Respondeu a faxineira sem tirar a atenção de seu serviço.
Aquele estranho homem continuou andando lentamente e sem virar para trás acrescentou quase gritando:
--- -Eu adoro esse calor! Quanto mais quente melhor!
A mulher não respondeu. Continuou o que estava fazendo sem dar muita atenção a aquele senhor. Apenas olhou com o canto dos olhos e observou, espantada, que o homem havia desaparecido quase do nada. O armário no meio do corredor estava com as portas abertas. Dirigiu-se cautelosamente até ele, achando que, talvez, aquele homem estivesse mexendo em alguma coisa ali.
Não havia ninguém. Fechou as portas do armário e correu até a rua para ver se via alguém. Nada também. Apenas alguns vira-latas vagabundeavam pela rua deserta, a procura de restos de comida.
Voltou pelo corredor e percebeu que misteriosamente as luzes haviam se apagado. Caminhou lentamente, tateando pelas paredes, até encontrar o interruptor, que ficava em uma coluna de mármores preto, próximo a entrada do saguão.
Assim que estendeu as mãos para tentar acender as luzes, sentiu algo caindo sobre suas costas e a garganta sendo riscada como se alguém lhe houvesse cortado com uma lâmina.
Caiu sobre o balde, esparramando a água pelo corredor. Por duas vezes tentou levantar-se, mas não conseguiu. Apoiou-se, aturdida, sobre uma pequena escada junto à parede e finalmente conseguiu se por em pé. Tateou novamente a parede até que conseguiu acender as luzes. Passou a mão pela garganta e apavorou-se ao vê-la manchada de sangue.

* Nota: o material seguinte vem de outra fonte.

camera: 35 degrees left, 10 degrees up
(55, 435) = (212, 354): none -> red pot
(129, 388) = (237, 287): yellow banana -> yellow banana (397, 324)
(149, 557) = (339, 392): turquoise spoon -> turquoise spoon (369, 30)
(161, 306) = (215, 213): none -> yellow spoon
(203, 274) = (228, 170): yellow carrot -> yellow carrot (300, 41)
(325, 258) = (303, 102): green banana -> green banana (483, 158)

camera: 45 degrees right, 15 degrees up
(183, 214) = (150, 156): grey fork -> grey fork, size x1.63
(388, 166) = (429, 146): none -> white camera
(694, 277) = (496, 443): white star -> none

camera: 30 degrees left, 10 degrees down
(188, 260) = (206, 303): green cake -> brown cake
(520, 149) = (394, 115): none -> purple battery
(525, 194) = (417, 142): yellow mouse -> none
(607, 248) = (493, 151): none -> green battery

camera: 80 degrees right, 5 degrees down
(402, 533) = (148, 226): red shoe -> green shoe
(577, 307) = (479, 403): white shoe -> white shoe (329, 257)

Entrou em pânico nesse momento. Teve a impressão de ver alguém se mexendo por entre as caixas de material que seria usado na reforma do primeiro andar. Aterrorizada, permaneceu estática, esperando pelo pior. Há meses vinha acompanhando o caso do psicopata sanguinário, pelos noticiários da televisão. De repente, quase do nada, aquela coisa pulou por entre as caixas, caindo em pé bem na sua frente. Um grito, um passo pra trás, quase que instintivamente, na tentativa de se salvar daquele monstro impiedoso. Caiu novamente, desta vez sobre o chão molhado, machucando o joelho, tal a violência da queda. Quis gritar, mas não teve força. Implorou ao Pai criador que a livrasse daquela triste sina. Ela viúva há pouco tempo, cuidava de quatro netos pequenos, herança deixada por sua filha que havia morrido num acidente, juntamente com o marido. Não... ela não merecia morrer dessa maneira.

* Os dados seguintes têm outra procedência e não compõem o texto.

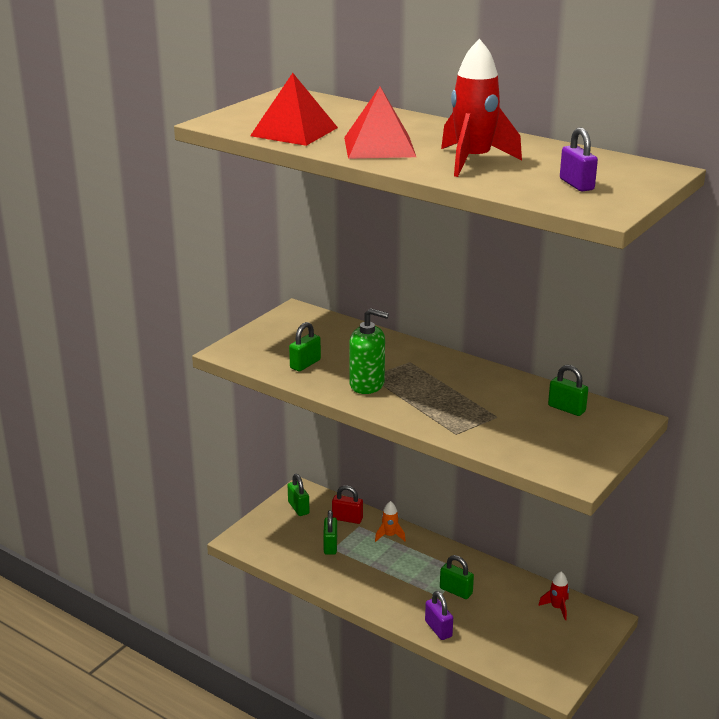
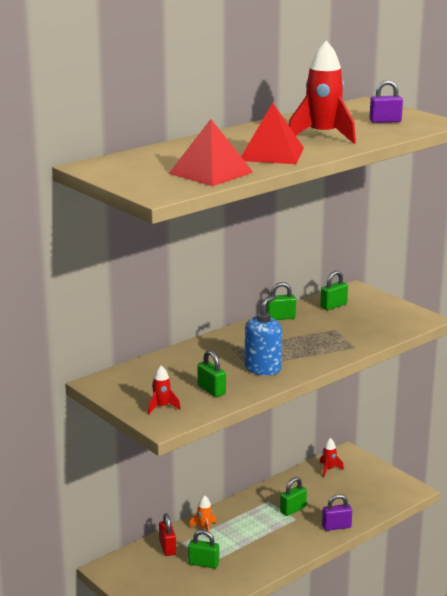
camera: 75 degrees left, 5 degrees down
(260, 346) = (162, 407): none -> red rocket
(298, 508) = (134, 574): green padlock -> green padlock (280, 318)
(347, 519) = (167, 548): red padlock -> red padlock turned 45 degrees counterclockwise
(367, 384) = (263, 369): green soap dispenser -> blue soap dispenser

Foi nesse momento que ela viu bem a sua frente o causador de toda aquela confusão. Um inofensivo e indefeso gato, tão assustado quanto ela.
Ela havia deixado o cabo do rodo encostado no interruptor e o danado deve ter encostado-se a ele, provocando aquele apagão.
Quando, da primeira vez tentou acender a luz, o bichano deve ter se assustado e no desespero de fugir deve ter pulado sobre ela, provocando-lhe um pequeno ferimento na garganta.
Refeita do susto, enxotou o gato para fora do prédio, e já ia começar a enxugar a água que havia escorrido pelo corredor, quando percebeu que havia alguém caído dentro do elevador. Aproximou-se cautelosamente tentando reconhecer quem era que estava caído ali. Entrou em choque ao presenciar a brutalidade da cena. Lá estava Humberto, caído de bruços sob o assoalho do elevador. O pescoço estava quebrado e a cabeça virada para traz. Os olhos esbugalhados e o rosto retraído num misto de medo, pavor e pânico, como se houvesse visto o diabo. A velha faxineira colocou as mãos sobre a cabeça, soltou um grito que ecoou por todo o prédio e prostrou-se ao chão desfalecida, deixando como testemunha de mais um crime apavorante, apenas as paredes do elevador, que insistiam permanecer caladas, como se nada houvesse acontecido.